Although no penalties have been assessed under the employer shared responsibility rules at this time, employers subject to these rules are still responsible for compliance.
The TIGTA report emphasized that the IRS’ systems to enforce these provisions have not been canceled, and could be up and running as early as May 2017.
Future Enforcement
At this time, the IRS has been unable to identify the employers potentially subject to an employer shared responsibility penalty or to assess any penalties. To enforce these rules going forward, the IRS plans to mail a letter to ALEs informing them of their potential liability for a penalty.

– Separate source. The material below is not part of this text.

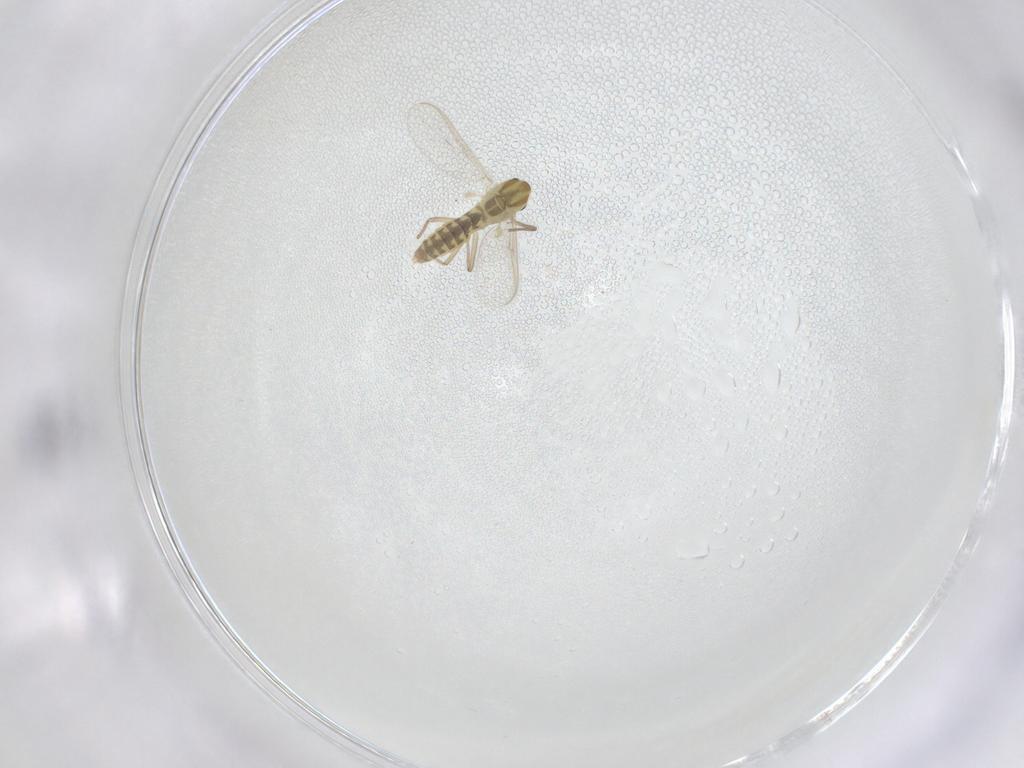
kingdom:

These letters will:
- Include the names of the employees who received a subsidy for the applicable tax year; and
- Provide ALEs with an opportunity to respond before any penalty liability is assessed or notice and demand for payment is made.

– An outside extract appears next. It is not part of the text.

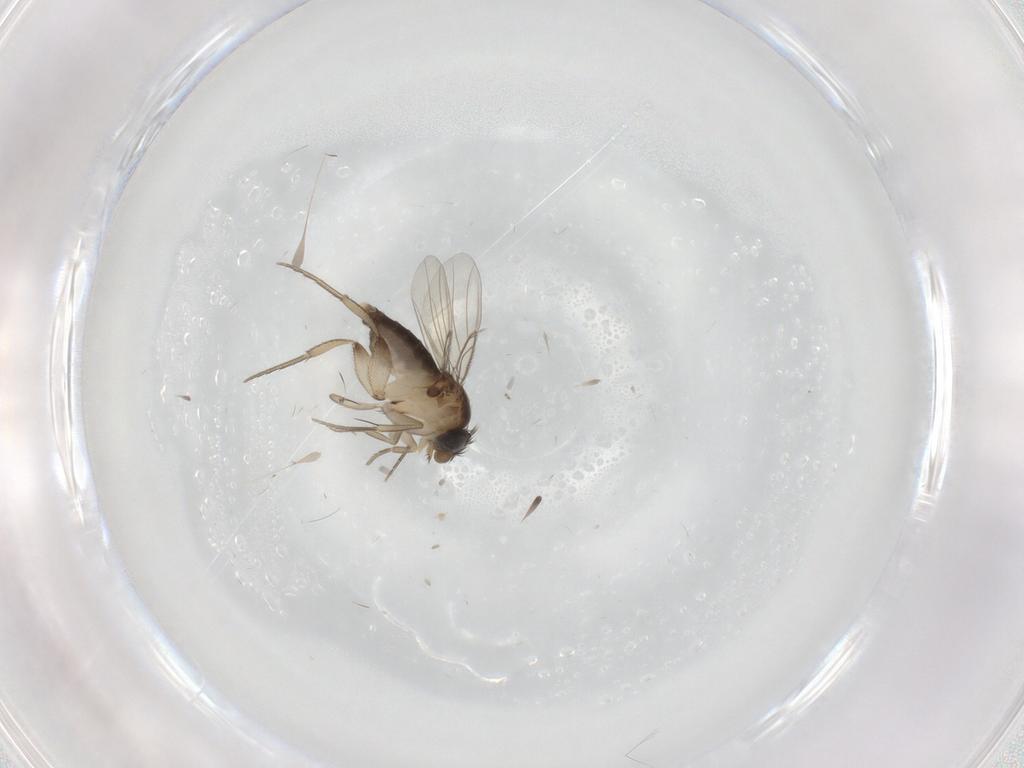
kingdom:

These letters are separate from the Section 1411 Certification sent by the Department of Health and Human Services (HHS) that employers began receiving in 2016. The Section 1411 Certifications are sent to all employers with employees who receive a subsidy to purchase coverage through an Exchange (including both ALEs and non-ALEs). Section 1411 Certifications do not trigger or assess any penalties for any employers.
The IRS previously indicated that it expected to begin sending letters in early 2017 informing ALEs that filed Forms 1094-C and 1095-C of their potential liability for an employer shared responsibility penalty for the 2015 calendar year (with reporting in 2016).. However, at this time, no letters have been sent to any ALEs
For future years, the IRS expects to begin issuing these letters in the latter part of each calendar year in which reporting was due (for example, in late 2018 for reporting in 2018 for coverage in 2017).